As previously reported, Fiddy is da first significant celebrity endorser of a new gTLD. He’s being paid to use 50inda.club, a web site developed by .CLUB Domains, as his new social media hub.
“In Da Club” was of course his breakthrough hit, in 2003.
He showed up at da Tao nightclub in New York — which had been rebranded “.CLUB” for one night only — last night for about 90 minutes in order to meet fans and pose for selfies, etc.
I was there. As disclosure, .CLUB had paid for my airfare from London, a night in a hotel, and copious amounts of alcohol.
I didn’t attempt to get into da roped-off VIP area where Fiddy was being held, but I gather that da bouncers guarding it were somewhat selective in who he got to meet.
He also publicly spoke, alongside .CLUB’s CEO Colin Campbell and CMO Jeff Sass, for about 30 seconds, in order to provide his official endorsement of da new gTLD.
Da problem was that during his brief address he referred to his support for “.com”, which is a little bit like a celebrity being paid to endorse Pepsi referring to how much he loves Coke.
Probably just a Freudian slip. We’ve all done it.

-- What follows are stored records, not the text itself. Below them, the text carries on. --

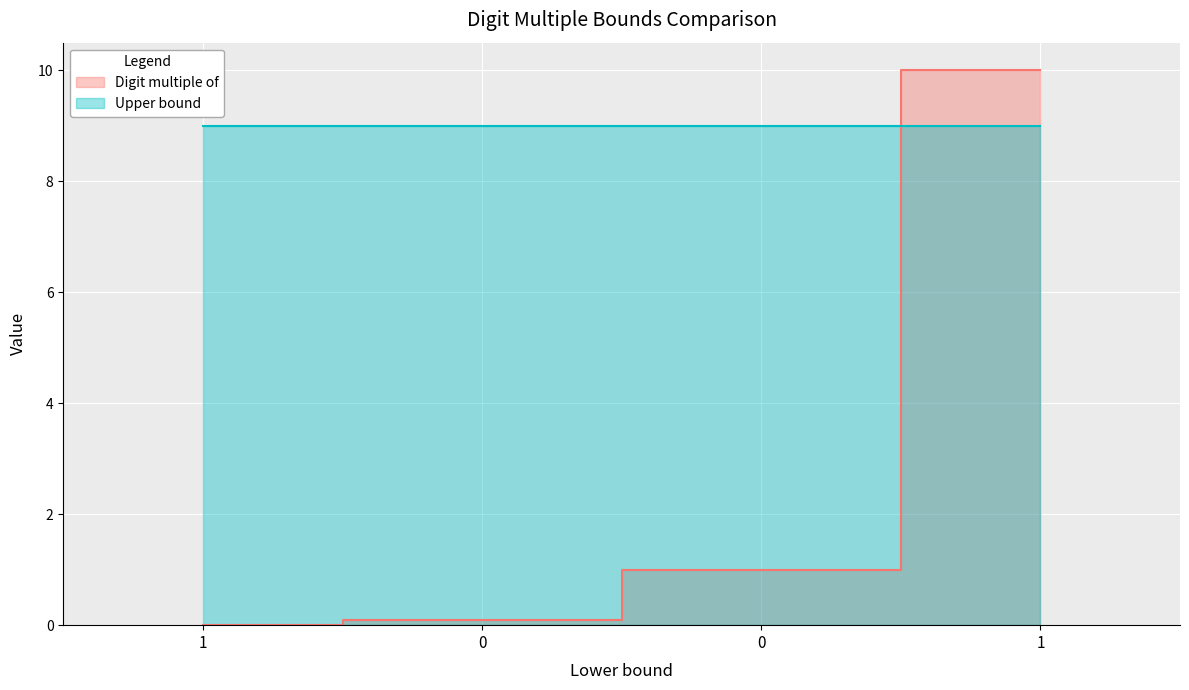

True or false: there are more than 2 points higher than both neighbors.

False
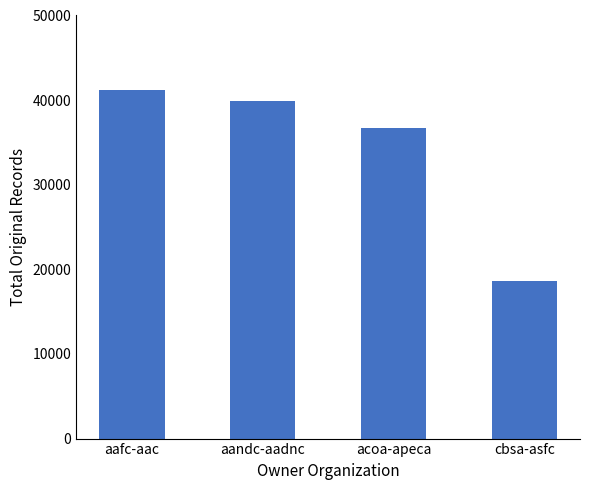

Reading left to right, transcribe all the data shown in this chart.

41213	39942	36686	18635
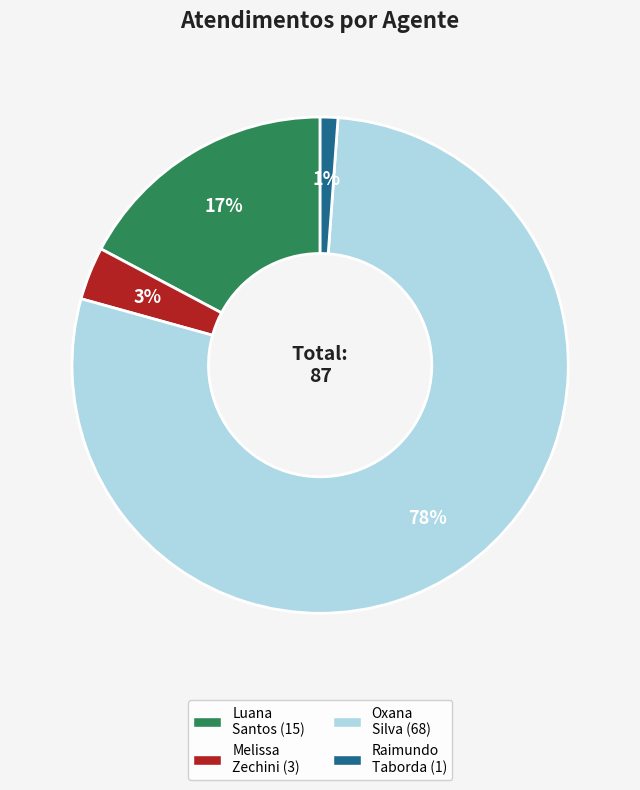

Is there any slice that represents more than half of the pie?

Yes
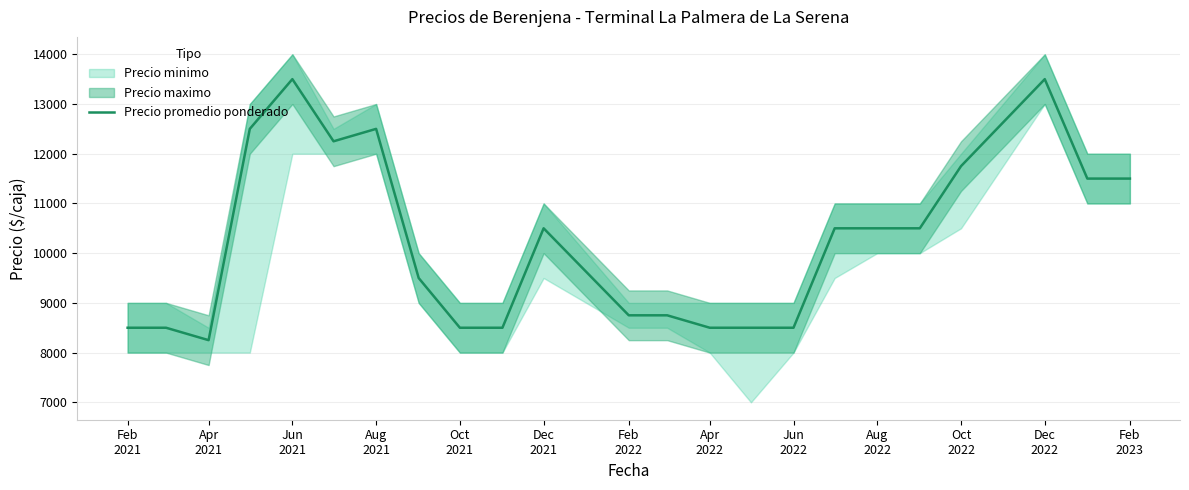

What is the value of the 19th point from the left?

10500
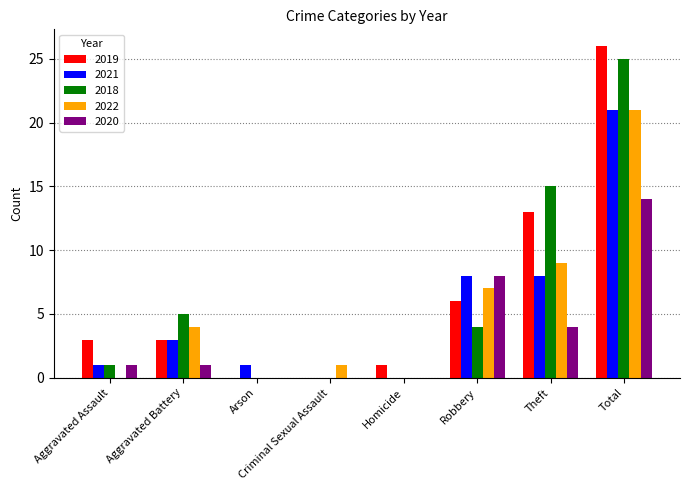

Count the number of categories in the chart.

8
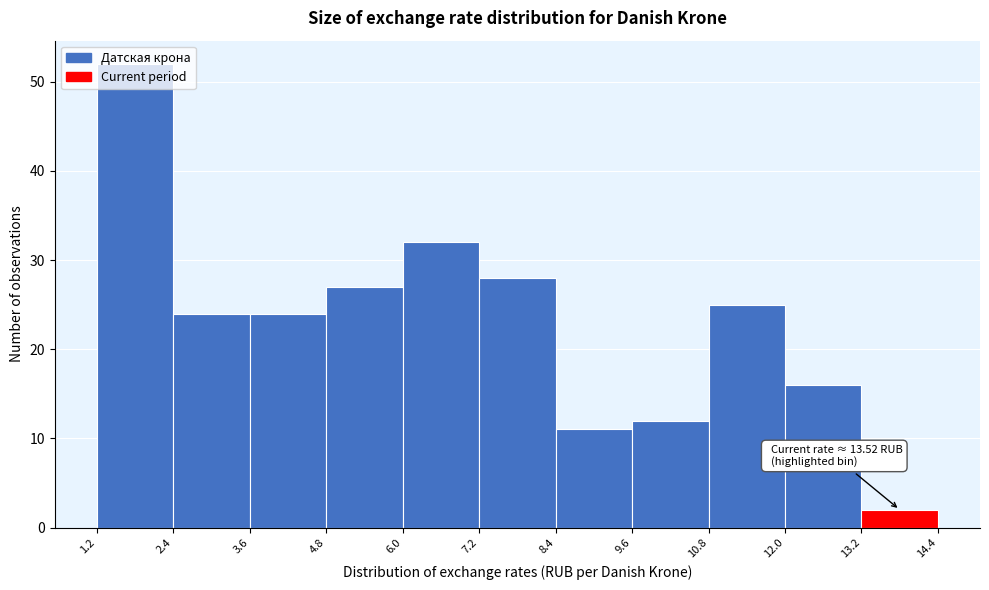

Over which range of the x-axis is the bar tallest?

1.2 to 2.4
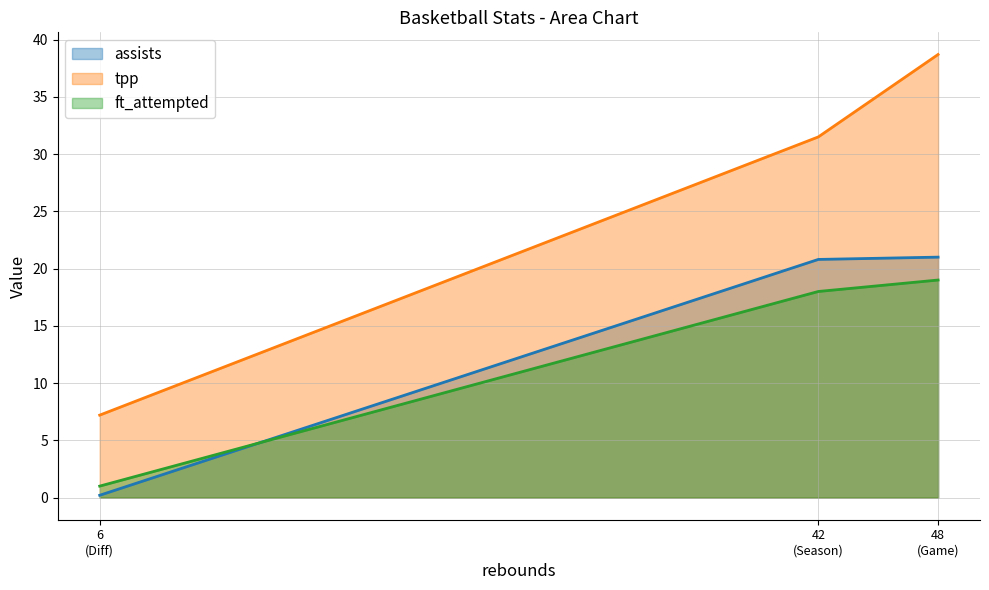

Where does the tpp series first go above 31?

42
(Season)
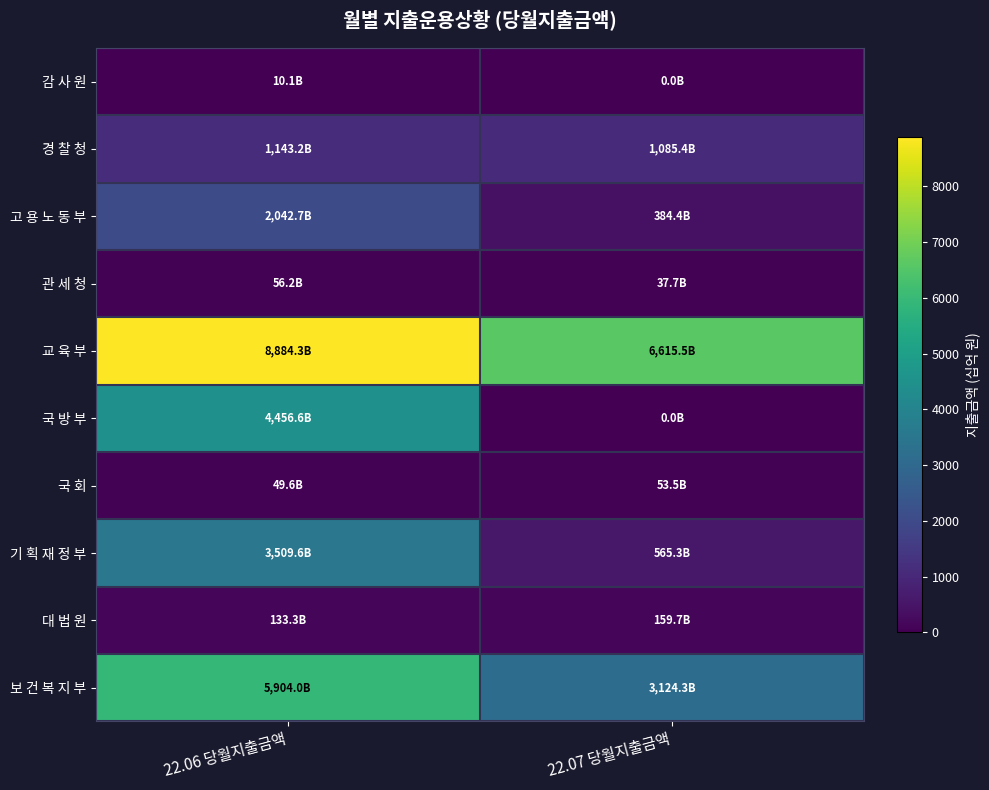

How many distinct data groups are displayed?

10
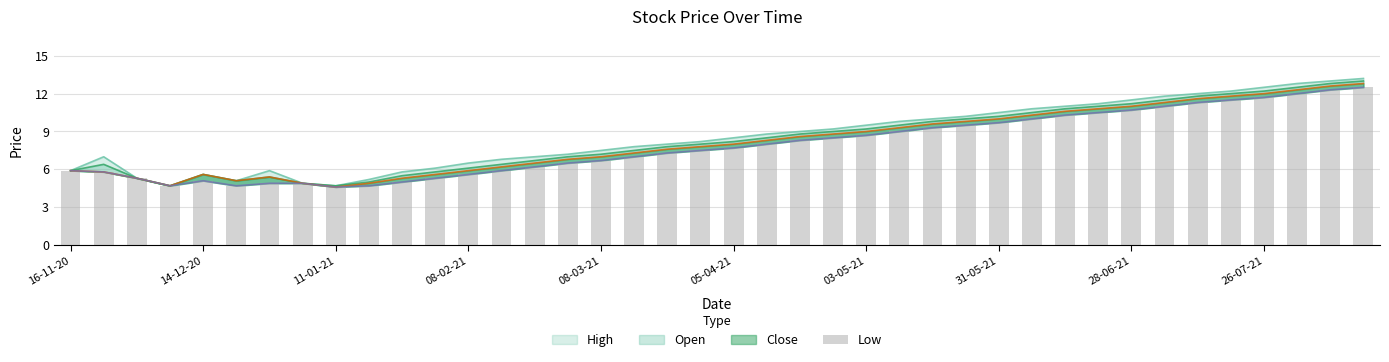

What is the approximate value at 08-02-21?

5.6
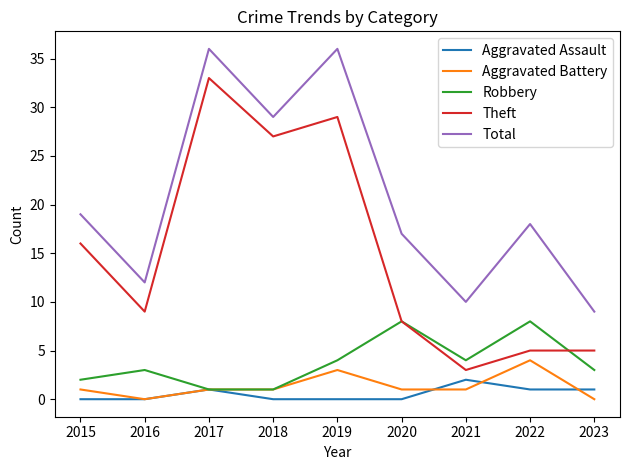

Between 2018 and 2022, which series saw the biggest shift?

Theft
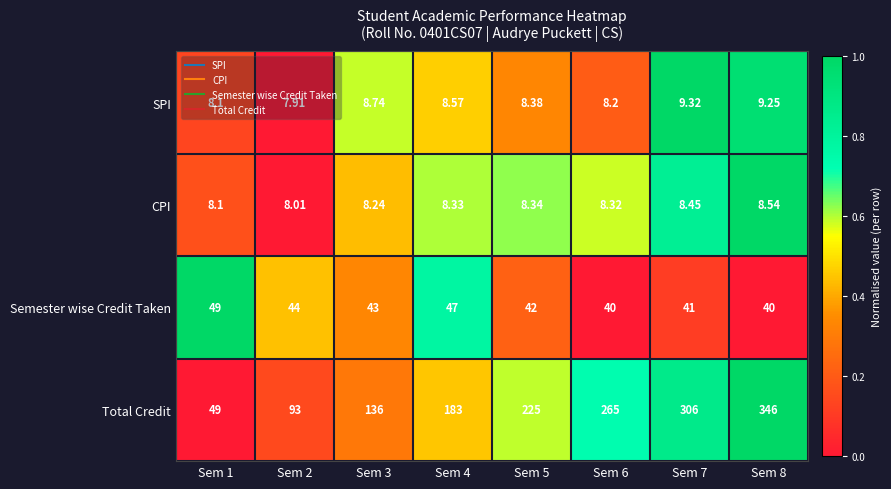

Which series has the largest total across all categories?

Total Credit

Unfortunately, I can’t give you da full quote just yet. It was quite noisy in there, and I’d consumed quite a bit of Cristal with diamond flakes floating in it. But a lot of people who videoed da address on their phones tell me it will be on YouTube shortly.
Fortunately for .CLUB, I don’t think what he said matters that much.
What matters is how frequently his people link to his new .club domain on his social media channels, how much mainstream media coverage his endorsement generates, and how many people register .club domains as a result.
Getting Fiddy as an anchor tenant will not have come cheap — my guess, and it is just a guess, is that da deal is costing .CLUB high six figures at least — so da company will have to sell a lot of domains to make it pay off.